START Task material
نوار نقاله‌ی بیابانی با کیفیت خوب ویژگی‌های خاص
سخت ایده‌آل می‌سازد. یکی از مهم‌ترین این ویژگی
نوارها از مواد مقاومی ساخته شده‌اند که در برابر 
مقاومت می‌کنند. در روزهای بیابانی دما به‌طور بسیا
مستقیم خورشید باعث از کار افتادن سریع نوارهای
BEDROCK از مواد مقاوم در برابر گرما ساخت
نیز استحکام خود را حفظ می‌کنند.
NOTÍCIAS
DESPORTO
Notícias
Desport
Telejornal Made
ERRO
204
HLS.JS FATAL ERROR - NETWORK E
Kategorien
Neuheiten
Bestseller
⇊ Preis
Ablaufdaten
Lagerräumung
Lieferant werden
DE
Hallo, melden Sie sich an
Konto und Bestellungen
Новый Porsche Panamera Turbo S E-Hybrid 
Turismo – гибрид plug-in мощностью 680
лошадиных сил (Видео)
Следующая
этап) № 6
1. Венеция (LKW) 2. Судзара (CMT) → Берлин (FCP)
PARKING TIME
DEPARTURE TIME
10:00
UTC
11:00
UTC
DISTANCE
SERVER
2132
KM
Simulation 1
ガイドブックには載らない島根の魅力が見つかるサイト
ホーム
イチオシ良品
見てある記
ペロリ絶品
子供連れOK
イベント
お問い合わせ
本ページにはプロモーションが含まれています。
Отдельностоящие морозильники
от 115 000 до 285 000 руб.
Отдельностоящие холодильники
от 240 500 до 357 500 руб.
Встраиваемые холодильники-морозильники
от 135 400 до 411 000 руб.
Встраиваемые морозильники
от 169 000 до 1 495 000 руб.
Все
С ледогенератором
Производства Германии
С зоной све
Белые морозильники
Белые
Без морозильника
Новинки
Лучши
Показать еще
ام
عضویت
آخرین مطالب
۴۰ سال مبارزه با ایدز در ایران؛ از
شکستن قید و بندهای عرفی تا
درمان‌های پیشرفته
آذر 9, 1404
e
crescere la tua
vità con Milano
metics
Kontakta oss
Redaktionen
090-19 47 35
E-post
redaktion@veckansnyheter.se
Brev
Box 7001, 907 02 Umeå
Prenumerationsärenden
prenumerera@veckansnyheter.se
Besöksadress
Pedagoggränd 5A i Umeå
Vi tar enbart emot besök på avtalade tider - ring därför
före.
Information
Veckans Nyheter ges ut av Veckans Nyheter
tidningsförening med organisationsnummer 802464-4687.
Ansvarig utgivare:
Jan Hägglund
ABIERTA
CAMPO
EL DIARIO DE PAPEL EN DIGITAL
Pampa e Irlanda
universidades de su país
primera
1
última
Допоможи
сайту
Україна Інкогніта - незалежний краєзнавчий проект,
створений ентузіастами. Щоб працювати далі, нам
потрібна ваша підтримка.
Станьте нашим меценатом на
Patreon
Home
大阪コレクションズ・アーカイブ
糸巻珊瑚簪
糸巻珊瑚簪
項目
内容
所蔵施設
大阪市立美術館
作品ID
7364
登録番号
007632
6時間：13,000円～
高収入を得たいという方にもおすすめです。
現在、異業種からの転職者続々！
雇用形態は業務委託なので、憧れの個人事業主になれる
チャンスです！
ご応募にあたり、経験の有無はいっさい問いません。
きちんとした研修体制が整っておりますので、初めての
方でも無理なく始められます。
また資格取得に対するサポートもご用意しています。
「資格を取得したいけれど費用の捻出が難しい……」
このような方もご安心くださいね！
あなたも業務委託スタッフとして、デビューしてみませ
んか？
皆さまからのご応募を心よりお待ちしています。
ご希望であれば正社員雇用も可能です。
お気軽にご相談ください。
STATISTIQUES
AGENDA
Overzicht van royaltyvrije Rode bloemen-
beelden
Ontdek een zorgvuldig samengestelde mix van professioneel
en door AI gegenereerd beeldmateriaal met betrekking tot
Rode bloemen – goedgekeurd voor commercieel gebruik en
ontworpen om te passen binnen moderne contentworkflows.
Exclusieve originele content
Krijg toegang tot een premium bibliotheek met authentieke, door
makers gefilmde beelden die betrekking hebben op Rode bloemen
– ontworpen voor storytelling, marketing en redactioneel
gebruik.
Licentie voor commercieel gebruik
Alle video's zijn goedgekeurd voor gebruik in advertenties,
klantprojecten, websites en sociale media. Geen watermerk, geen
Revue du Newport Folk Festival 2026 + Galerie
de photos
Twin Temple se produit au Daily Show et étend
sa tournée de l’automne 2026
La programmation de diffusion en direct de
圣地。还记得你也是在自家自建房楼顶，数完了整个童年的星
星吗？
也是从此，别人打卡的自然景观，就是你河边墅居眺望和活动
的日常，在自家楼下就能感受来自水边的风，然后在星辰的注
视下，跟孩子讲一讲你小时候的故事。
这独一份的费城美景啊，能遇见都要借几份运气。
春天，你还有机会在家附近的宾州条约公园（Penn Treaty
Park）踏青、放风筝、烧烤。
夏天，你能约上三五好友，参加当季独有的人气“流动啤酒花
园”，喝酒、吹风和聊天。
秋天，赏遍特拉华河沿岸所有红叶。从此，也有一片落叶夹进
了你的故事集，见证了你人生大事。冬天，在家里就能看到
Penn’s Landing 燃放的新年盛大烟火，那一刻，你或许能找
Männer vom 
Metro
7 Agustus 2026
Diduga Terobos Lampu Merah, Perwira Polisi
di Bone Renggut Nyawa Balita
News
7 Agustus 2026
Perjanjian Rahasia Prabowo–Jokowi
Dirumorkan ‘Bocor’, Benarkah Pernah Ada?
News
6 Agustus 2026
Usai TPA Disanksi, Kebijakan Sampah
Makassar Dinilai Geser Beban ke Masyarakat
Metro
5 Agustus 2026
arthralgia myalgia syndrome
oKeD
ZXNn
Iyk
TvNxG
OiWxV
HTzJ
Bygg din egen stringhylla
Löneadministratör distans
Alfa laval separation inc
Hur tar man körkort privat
END Task material
*What is required*
If a line in the records contains the string "betrekking", copy it out.

*Solution for this task*
en door AI gegenereerd beeldmateriaal met betrekking tot
makers gefilmde beelden die betrekking hebben op Rode bloemen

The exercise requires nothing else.